One of the most important things – heat or no heat – is to stay hydrated while hiking. Many people don’t drink enough while hiking in general, but it is absolutely vital during the hot summer months. Bring more water with you than is necessary, as you’ll discover that no amount of water is too much when hiking in the heat.
A hydration bladder is useful for quick and easy access. Failing that, some 2 litre bottles of water should do the trick. You may be tempted to drink from streams or rivers that you come across. Just bear in mind that this water may not be clean and require purifying before drinking.
Gear Up (or down)
Knowing the right gear for the situation is the mark of a good hiker, and it takes skill and practice to perfect. What works for someone else may not work for you, so get to know your own gear. When it’s hot, it’s not necessary to pack the same gear as you would for hiking in colder or wetter weather. Things that are vital for hiking in the heat may not come into play when hiking in cold weather. Make sure to pack sun protection in the form of suncream, a sun hat and sunglasses.
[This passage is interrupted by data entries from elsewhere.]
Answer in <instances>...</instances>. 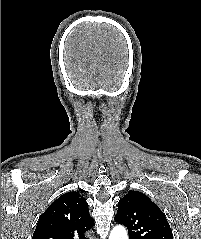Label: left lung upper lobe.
<instances>
[{"label":"left lung upper lobe","instance_id":"left-lung-upper-lobe-1","mask_svg":"<svg viewBox=\"0 0 201 239\" xmlns=\"http://www.w3.org/2000/svg\"><path fill=\"white\" fill-rule=\"evenodd\" d=\"M115 221L127 227L129 239H173L163 212L139 191H130L118 202Z\"/></svg>","mask_w":201,"mask_h":239}]
</instances>
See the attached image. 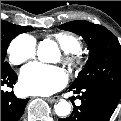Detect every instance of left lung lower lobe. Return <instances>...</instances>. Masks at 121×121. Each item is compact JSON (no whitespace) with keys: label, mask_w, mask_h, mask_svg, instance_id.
<instances>
[{"label":"left lung lower lobe","mask_w":121,"mask_h":121,"mask_svg":"<svg viewBox=\"0 0 121 121\" xmlns=\"http://www.w3.org/2000/svg\"><path fill=\"white\" fill-rule=\"evenodd\" d=\"M76 94L82 93L80 106H74L72 114L58 121H108L116 109L119 97L99 86L69 87Z\"/></svg>","instance_id":"obj_1"}]
</instances>
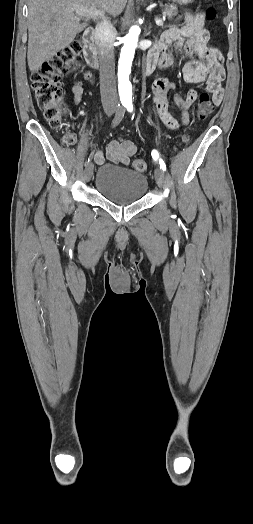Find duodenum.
Masks as SVG:
<instances>
[{"label": "duodenum", "mask_w": 253, "mask_h": 524, "mask_svg": "<svg viewBox=\"0 0 253 524\" xmlns=\"http://www.w3.org/2000/svg\"><path fill=\"white\" fill-rule=\"evenodd\" d=\"M83 52L87 64L92 68L99 67V58L96 46L94 44V29L92 27L87 28L83 33ZM153 71V66L150 63H145L142 66V73L148 74Z\"/></svg>", "instance_id": "410a0bca"}]
</instances>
Protection from the sun for your neck is also a good idea as the back of your neck can easily burn as the sun beats down.
You can also shed some weight in your backpack through minimising your spare rain gear, and substitute that weight for extra water.
You may be the type of person who loves to power on while hiking. Just keep walking, no matter what – that’s your motto. When hiking in the heat, it’s a good idea to take frequent breaks in shade to drink some water and break up the sun’s rays that are pounding down on you. Sun stroke, heat stroke and hyperthermia (elevated body temperature, the opposite of hypothermia) are very real risks when hiking in the summer.
Don’t get sunburnt!
Even on cold, windy or cloudy days, it’s easy to get sunburnt. Sunburn comes from the sun’s rays, not its heat. The harshest rays are generally between 12p.m. And 4p.m. – you could plan your hike to avoid hiking during the worst rays.
Sun can reflect off objects, such as the limestone rocks which litter The Burren, and bounce back to burn you. You’re effectively being burned from all angles!
Appropriate protection includes sun cream, a sun hat and sun glasses. Black attracts heat, so wearing white is a good strategy to reflect the heat away. Loose fitting and breathable clothing is also a great option as it allows you to cover your skin but still be cool and breathing.